Craig Porter Junior played well in both contests dropping 13/2/4 and 13/6/1 off the bench in the two. He plays bigger than his size, and has developed enough confidence in three-ball jumper at the top of the key, that you at least have to guard him there. Finally, the guy holding this Cavs team together, the Dr. Jason Seaver of this crew if you will, feels like Caris LeVert who has taken over playmaking duties. Caris went 17/6/11 against Phoenix and is averaging 7.6 assists in the last five games. Unfortunately, his field goal percentage is a whopping 36% in that time span.

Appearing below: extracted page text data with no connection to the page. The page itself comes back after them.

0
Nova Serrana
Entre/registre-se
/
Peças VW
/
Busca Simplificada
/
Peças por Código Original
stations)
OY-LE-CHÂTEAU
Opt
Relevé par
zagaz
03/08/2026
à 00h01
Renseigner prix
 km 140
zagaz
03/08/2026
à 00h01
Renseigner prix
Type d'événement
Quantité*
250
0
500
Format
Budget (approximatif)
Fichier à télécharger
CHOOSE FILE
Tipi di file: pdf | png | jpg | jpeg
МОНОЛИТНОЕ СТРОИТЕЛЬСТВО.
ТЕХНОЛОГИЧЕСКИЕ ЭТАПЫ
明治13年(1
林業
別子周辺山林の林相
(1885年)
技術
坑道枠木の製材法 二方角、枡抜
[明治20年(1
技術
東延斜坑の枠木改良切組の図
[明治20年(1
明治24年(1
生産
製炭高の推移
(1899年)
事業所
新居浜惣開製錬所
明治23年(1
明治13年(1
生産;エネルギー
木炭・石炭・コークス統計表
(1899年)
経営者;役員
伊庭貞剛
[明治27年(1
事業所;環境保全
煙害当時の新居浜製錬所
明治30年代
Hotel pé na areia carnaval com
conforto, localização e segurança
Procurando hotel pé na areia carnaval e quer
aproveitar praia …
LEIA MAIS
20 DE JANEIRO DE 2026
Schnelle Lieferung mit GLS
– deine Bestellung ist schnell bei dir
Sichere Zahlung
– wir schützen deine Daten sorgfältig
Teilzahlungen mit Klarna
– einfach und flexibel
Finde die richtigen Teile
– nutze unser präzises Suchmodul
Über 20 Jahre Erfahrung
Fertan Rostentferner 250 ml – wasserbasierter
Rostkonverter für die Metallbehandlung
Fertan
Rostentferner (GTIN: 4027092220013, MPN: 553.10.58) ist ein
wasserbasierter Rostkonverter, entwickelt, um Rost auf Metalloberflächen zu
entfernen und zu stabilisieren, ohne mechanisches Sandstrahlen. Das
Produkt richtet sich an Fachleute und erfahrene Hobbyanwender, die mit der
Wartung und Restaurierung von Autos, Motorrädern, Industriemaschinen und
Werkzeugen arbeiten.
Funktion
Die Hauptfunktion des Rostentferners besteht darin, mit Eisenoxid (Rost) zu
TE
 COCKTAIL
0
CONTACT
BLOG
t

Jarrett Allen has had his moments, but he’s also had some real disaster stretches, and just seems gassed a lot of the time. Still, he averaged up 15/9.5/2.5 with 1.5 stocks in 33 minutes in the last two. Honestly, I’d like to see him with the ball at the elbow more, as it seemed to help Cleveland’s offense not be so guard-centric, and would seem to be effective against the Yusef Nurkices of the world (seriously, how the hell do you pluralize “Nurkic?”). Unfortunately he just wears down late. The late turnover and the second half rebounding against Phoenix was a “very special episode” level of deflating.

The Cavs regroup Wednesday against the Pelicans and Donovan Mitchell is questionable, while Evan Mobley is out of his walking boot. It’s a solid testament that the Cavs are 2-3 and have been competitive in all but one game of this stretch, but it’s going to be a tall order on the road against a relatively healthy Nawlins squad. Until then, Go Cavs.